Asda plans to roll out a version of a scheme introduced by parent Wal-Mart to encourage suppliers to produce more sustainable packaging.
The UK’s second-largest retailer is working on its own concept of Wal-Mart’s “packaging scorecard” and is looking to launch the programme in the first quarter of 2010.
The scorecard was introduced in the US last year to allow buyers at Wal-Mart to judge whether suppliers were working to reduce the impact of their packaging on the environment.
Claire Costello, Asda’s general manager for central buying, said the retailer had created a “sustainable value network” of manufacturers and packaging firms to draw up the criteria for its own scorecard.
Details of the UK scorecard are still being discussed, Costello said, but it is expected to be introduced early next year.

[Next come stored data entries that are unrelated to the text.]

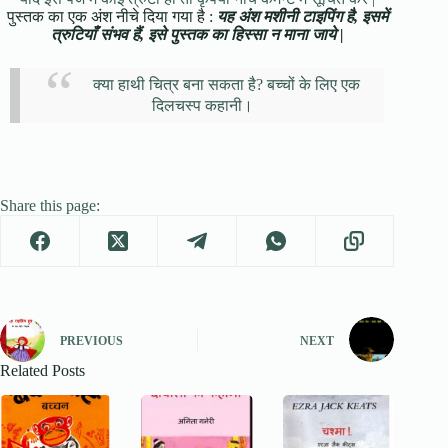
पुस्तक का एक अंश नीचे दिया गया है :
यह अंश मशीनी टाइपिंग है, इसमें
त्रुटियाँ संभव हैं, इसे पुस्तक का हिस्सा न माना जाये |
क्या हाथी चित्र बना सकता है? बच्चों के लिए एक
दिलचस्प कहानी।
Share this page:
PREVIOUS
NEXT
Related Posts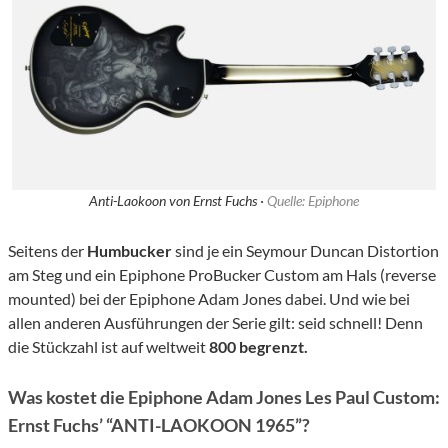
Anti-Laokoon von Ernst Fuchs ·
Quelle: Epiphone
Seitens der
Humbucker
sind je ein Seymour Duncan Distortion
am Steg und ein Epiphone ProBucker Custom am Hals (reverse
mounted) bei der Epiphone Adam Jones dabei. Und wie bei
allen anderen Ausführungen der Serie gilt: seid schnell! Denn
die Stückzahl ist auf weltweit
800 begrenzt.
Was kostet die Epiphone Adam Jones Les Paul Custom:
Ernst Fuchs’ “ANTI-LAOKOON 1965”?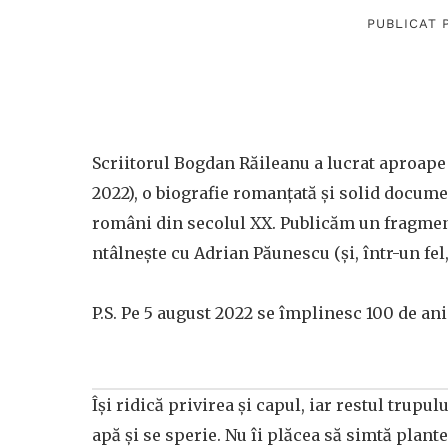
PUBLICAT 
Scriitorul Bogdan Răileanu a lucrat aproape 
2022), o biografie romanțată și solid docume
români din secolul XX. Publicăm un fragmen
ntâlnește cu Adrian Păunescu (și, într-un fel
P.S. Pe 5 august 2022 se împlinesc 100 de ani
Își ridică privirea și capul, iar restul trupu
apă și se sperie. Nu îi plăcea să simtă plantele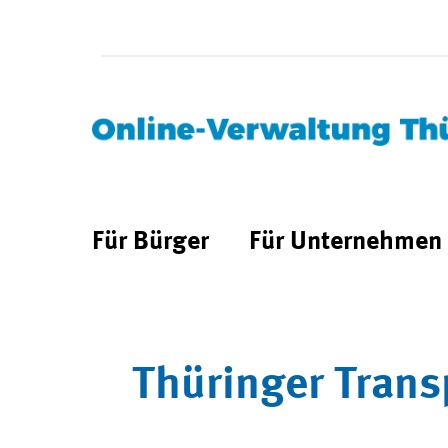
Für Bürger
Für Unternehmen
Thüringer Trans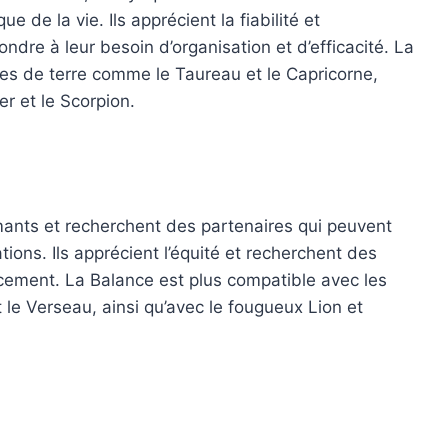
e de la vie. Ils apprécient la fiabilité et
dre à leur besoin d’organisation et d’efficacité. La
nes de terre comme le Taureau et le Capricorne,
r et le Scorpion.
mants et recherchent des partenaires qui peuvent
tions. Ils apprécient l’équité et recherchent des
ement. La Balance est plus compatible avec les
e Verseau, ainsi qu’avec le fougueux Lion et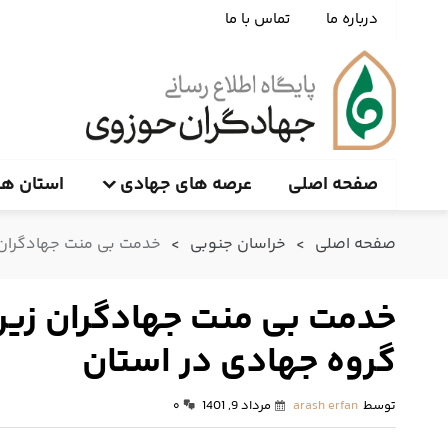
درباره ما
تماس با ما
صفحه اصلی
عرصه های جهادی
استان ها
صفحه اصلی
>
خراسان جنوبی
>
خدمت بی منت جهادگران زیر آسم
گروه جهادی در استان
توسط
arash erfan
مرداد 9, 1401
۰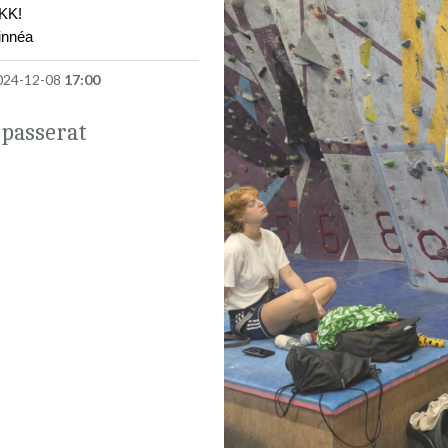
SKK!
innéa
024-12-08
17:00
 passerat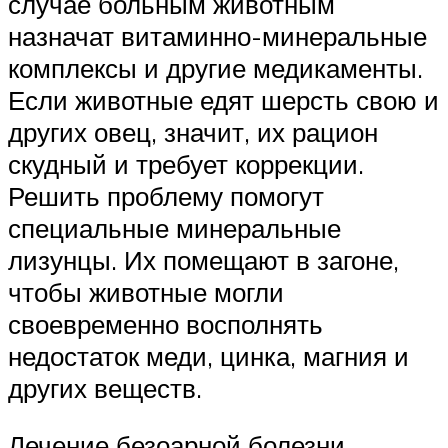
случае больным животным
назначат витаминно-минеральные
комплексы и другие медикаменты.
Если животные едят шерсть свою и
других овец, значит, их рацион
скудный и требует коррекции.
Решить проблему помогут
специальные минеральные
лизунцы. Их помещают в загоне,
чтобы животные могли
своевременно восполнять
недостаток меди, цинка, магния и
других веществ.
Лечение безоарной болезни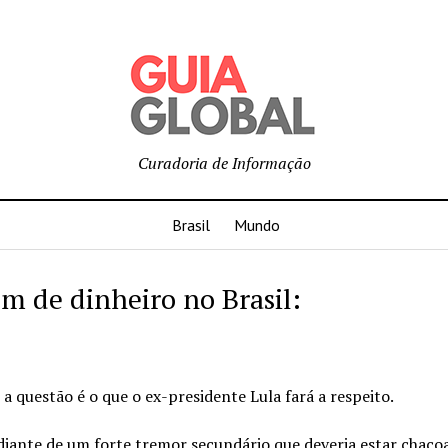
Curadoria de Informação
Brasil
Mundo
m de dinheiro no Brasil:
a questão é o que o ex-presidente Lula fará a respeito.
diante de um forte tremor secundário que deveria estar chaco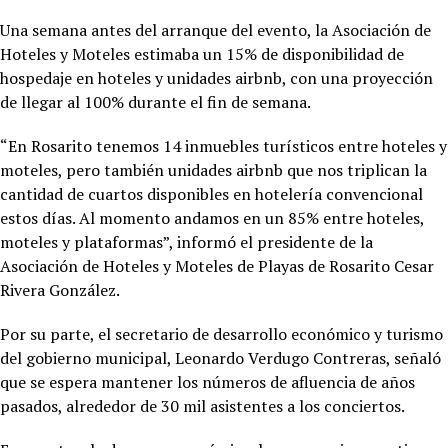
Una semana antes del arranque del evento, la Asociación de
Hoteles y Moteles estimaba un 15% de disponibilidad de
hospedaje en hoteles y unidades airbnb, con una proyección
de llegar al 100% durante el fin de semana.
“En Rosarito tenemos 14 inmuebles turísticos entre hoteles y
moteles, pero también unidades airbnb que nos triplican la
cantidad de cuartos disponibles en hotelería convencional
estos días. Al momento andamos en un 85% entre hoteles,
moteles y plataformas”, informó el presidente de la
Asociación de Hoteles y Moteles de Playas de Rosarito Cesar
Rivera González.
Por su parte, el secretario de desarrollo económico y turismo
del gobierno municipal, Leonardo Verdugo Contreras, señaló
que se espera mantener los números de afluencia de años
pasados, alrededor de 30 mil asistentes a los conciertos.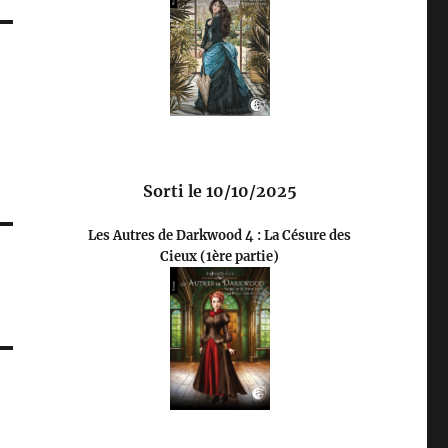
Sorti le 10/10/2025
Les Autres de Darkwood 4 : La Césure des
Cieux (1ère partie)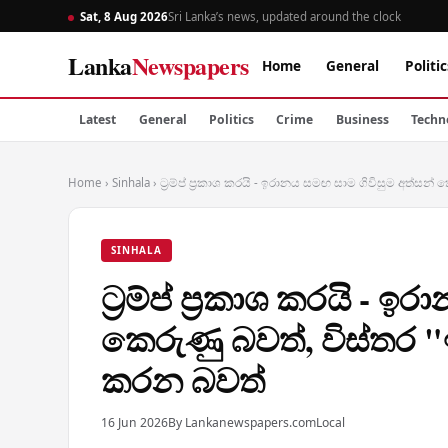
Sat, 8 Aug 2026
Sri Lanka’s news, updated around the clock
Lanka
Newspapers
Home
General
Politic
Latest
General
Politics
Crime
Business
Techn
Home
›
Sinhala
›
ට්‍රම්ප් ප්‍රකාශ කරයි - ඉරානය සමඟ සාම ගිවිසුම අත්සන
SINHALA
ට්‍රම්ප් ප්‍රකාශ කරයි - 
කෙරුණු බවත්, විස්තර 
කරන බවත්
16 Jun 2026
By Lankanewspapers.com
Local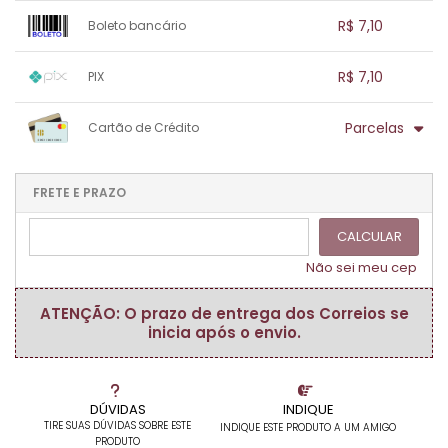
1x sem juros de R$ 7,10
.
.
.
.
R$ 7,10
Boleto bancário
.
.
.
.
.
.
.
1x sem juros de R$ 7,10
.
.
.
.
R$ 7,10
PIX
.
.
.
.
.
.
.
1x sem juros de R$ 7,10
.
.
.
.
Parcelas
Cartão de Crédito
.
.
.
.
.
.
.
1x sem juros de R$ 7,10
.
.
.
.
.
.
.
.
.
.
FRETE E PRAZO
.
CALCULAR
Não sei meu cep
ATENÇÃO: O prazo de entrega dos Correios se
inicia após o envio.
DÚVIDAS
INDIQUE
TIRE SUAS DÚVIDAS SOBRE ESTE
INDIQUE ESTE PRODUTO A UM AMIGO
PRODUTO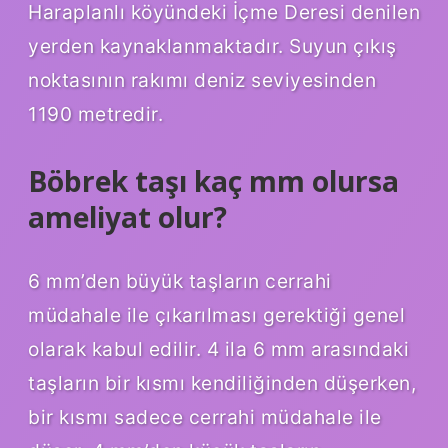
Haraplanlı köyündeki İçme Deresi denilen
yerden kaynaklanmaktadır. Suyun çıkış
noktasının rakımı deniz seviyesinden
1190 metredir.
Böbrek taşı kaç mm olursa
ameliyat olur?
6 mm’den büyük taşların cerrahi
müdahale ile çıkarılması gerektiği genel
olarak kabul edilir. 4 ila 6 mm arasındaki
taşların bir kısmı kendiliğinden düşerken,
bir kısmı sadece cerrahi müdahale ile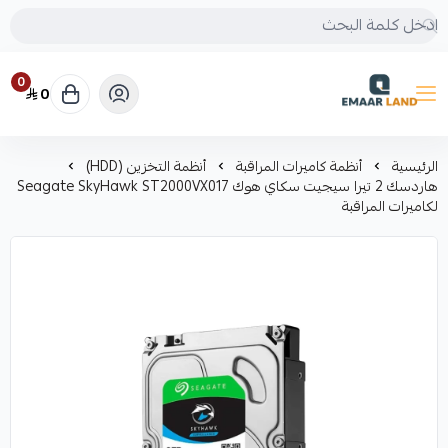
0
0
إعمار لاند
الرئيسية
أنظمة كاميرات المراقبة
أنظمة التخزين (HDD)
هاردسك 2 تيرا سيجيت سكاي هوك Seagate SkyHawk ST2000VX017
لكاميرات المراقبة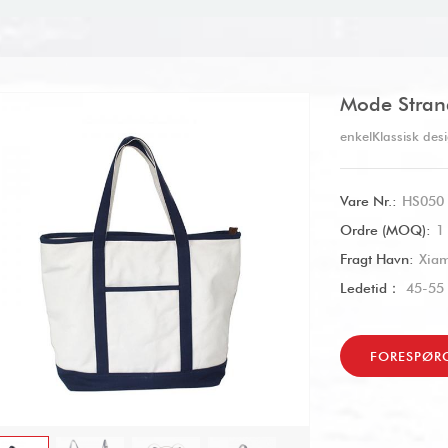
Mode Stran
enkel
Klassisk desi
Vare Nr.:
HS050
Ordre (MOQ):
1
Fragt Havn:
Xia
Ledetid：
45-55 
FORESPØR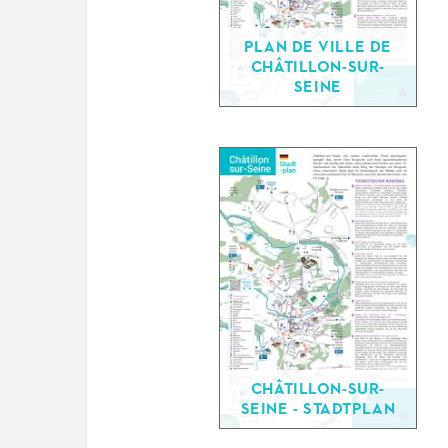
PLAN DE VILLE DE
CHÂTILLON-SUR-
SEINE
CHÂTILLON-SUR-
SEINE - STADTPLAN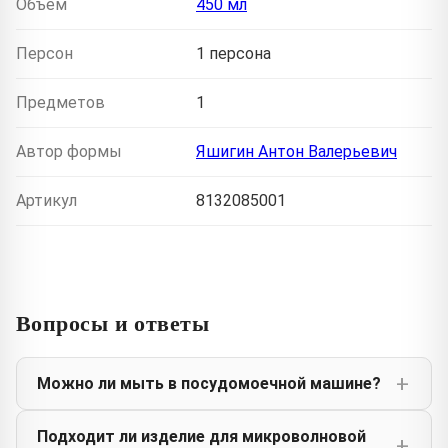
Объем
450 мл
Персон
1 персона
Предметов
1
Автор формы
Яшигин Антон Валерьевич
Артикул
8132085001
Вопросы и ответы
Можно ли мыть в посудомоечной машине?
Подходит ли изделие для микроволновой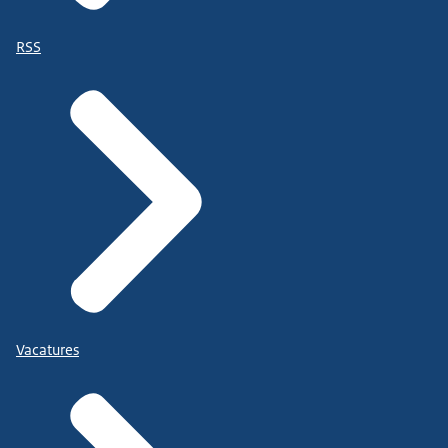
RSS
Vacatures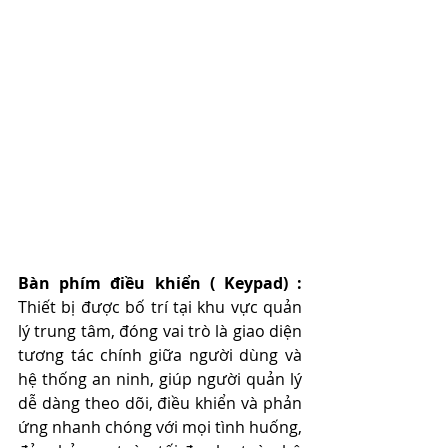
Bàn phím điều khiển ( Keypad) : 
Thiết bị được bố trí tại khu vực quản 
lý trung tâm, đóng vai trò là giao diện 
tương tác chính giữa người dùng và 
hệ thống an ninh, giúp người quản lý 
dễ dàng theo dõi, điều khiển và phản 
ứng nhanh chóng với mọi tình huống, 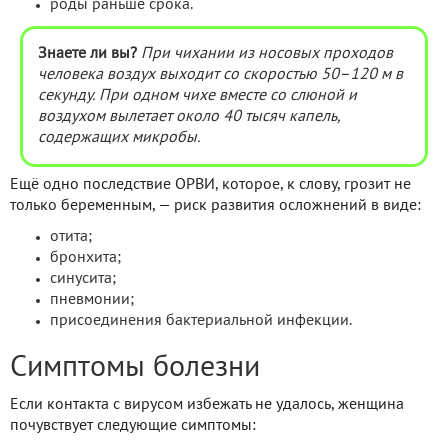
роды раньше срока.
Знаете ли вы?
При чихании из носовых проходов
человека воздух выходит со скоростью 50
–120 м в
секунду. При одном чихе вместе со слюной и
воздухом вылетает около 40 тысяч капель,
содержащих микробы.
Ещё одно последствие ОРВИ, которое, к слову, грозит не
только беременным, — риск развития осложнений в виде:
отита;
бронхита;
синусита;
пневмонии;
присоединения бактериальной инфекции.
Симптомы болезни
Если контакта с вирусом избежать не удалось, женщина
почувствует следующие симптомы: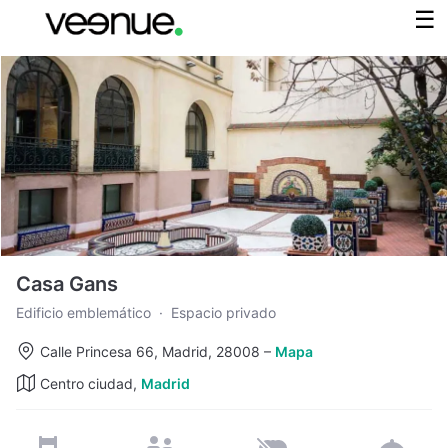
Casa Gans
Edificio emblemático
·
Espacio privado
Calle Princesa 66, Madrid, 28008
–
Mapa
Centro ciudad,
Madrid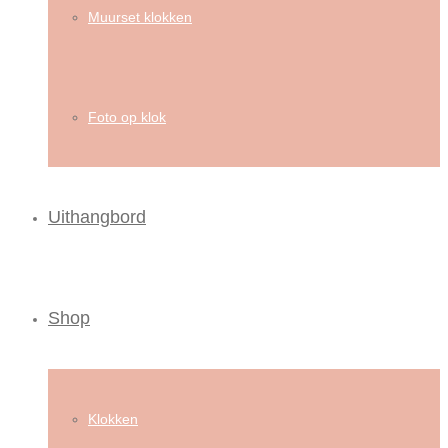
Muurset klokken
Foto op klok
Uithangbord
Shop
Klokken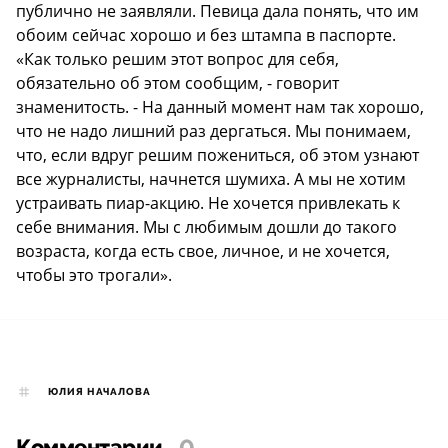
публично не заявляли. Певица дала понять, что им
обоим сейчас хорошо и без штампа в паспорте.
«Как только решим этот вопрос для себя,
обязательно об этом сообщим, - говорит
знаменитость. - На данный момент нам так хорошо,
что не надо лишний раз дергаться. Мы понимаем,
что, если вдруг решим пожениться, об этом узнают
все журналисты, начнется шумиха. А мы не хотим
устраивать пиар-акцию. Не хочется привлекать к
себе внимания. Мы с любимым дошли до такого
возраста, когда есть свое, личное, и не хочется,
чтобы это трогали».
ЮЛИЯ НАЧАЛОВА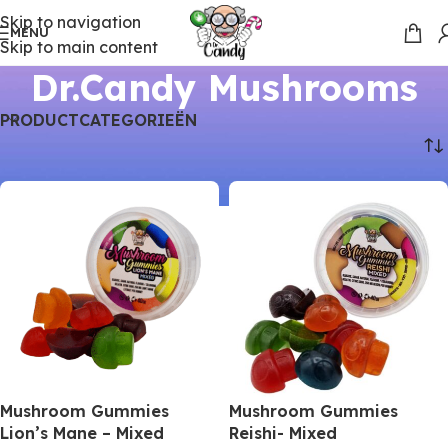
Skip to navigation
MENU
Skip to main content
Dr.Candy Mushrooms
PRODUCTCATEGORIEËN
Home
Producten
Dr.Candy Mushrooms
Mushroom Gummies
Mushroom Gummies
Lion’s Mane – Mixed
Reishi- Mixed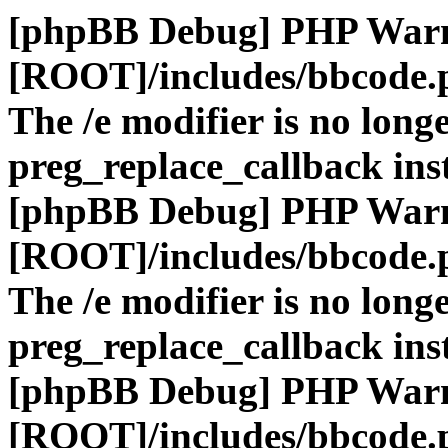
[phpBB Debug] PHP War
[ROOT]/includes/bbcode.
The /e modifier is no long
preg_replace_callback ins
[phpBB Debug] PHP War
[ROOT]/includes/bbcode.
The /e modifier is no long
preg_replace_callback ins
[phpBB Debug] PHP War
[ROOT]/includes/bbcode.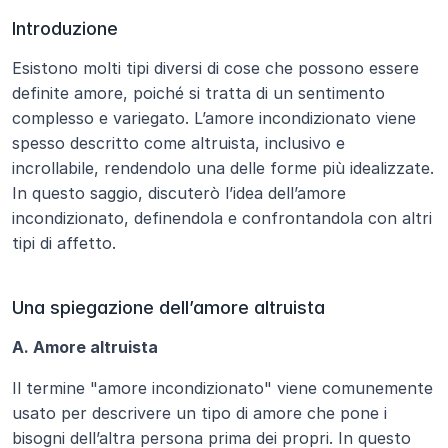
Introduzione
Esistono molti tipi diversi di cose che possono essere 
definite amore, poiché si tratta di un sentimento 
complesso e variegato. L’amore incondizionato viene 
spesso descritto come altruista, inclusivo e 
incrollabile, rendendolo una delle forme più idealizzate. 
In questo saggio, discuterò l’idea dell’amore 
incondizionato, definendola e confrontandola con altri 
tipi di affetto.
Una spiegazione dell’amore altruista
A. Amore altruista
Il termine "amore incondizionato" viene comunemente 
usato per descrivere un tipo di amore che pone i 
bisogni dell’altra persona prima dei propri. In questo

Costello told an industry conference in London today (22 October) that Asda needed to work together with its suppliers on sustainability programmes as the retailer, through its stores and distribution network, can only control a fraction of its carbon emissions.
“We can directly influence only 8% of our carbon footprint,” Costello told the IGD’s Packaging & Product Resource Efficiency conference.
Versions of the Wal-Mart scorecard have been launched in Canada and the imminent roll out of the initiative into the UK will encourage the retailer’s suppliers in the country to look to make its packaging more environmentally friendly.
Wal-Mart has publicly said the scorecard helps its US buyers to “show preference” to suppliers that can show they are “producing more sustainable packaging”.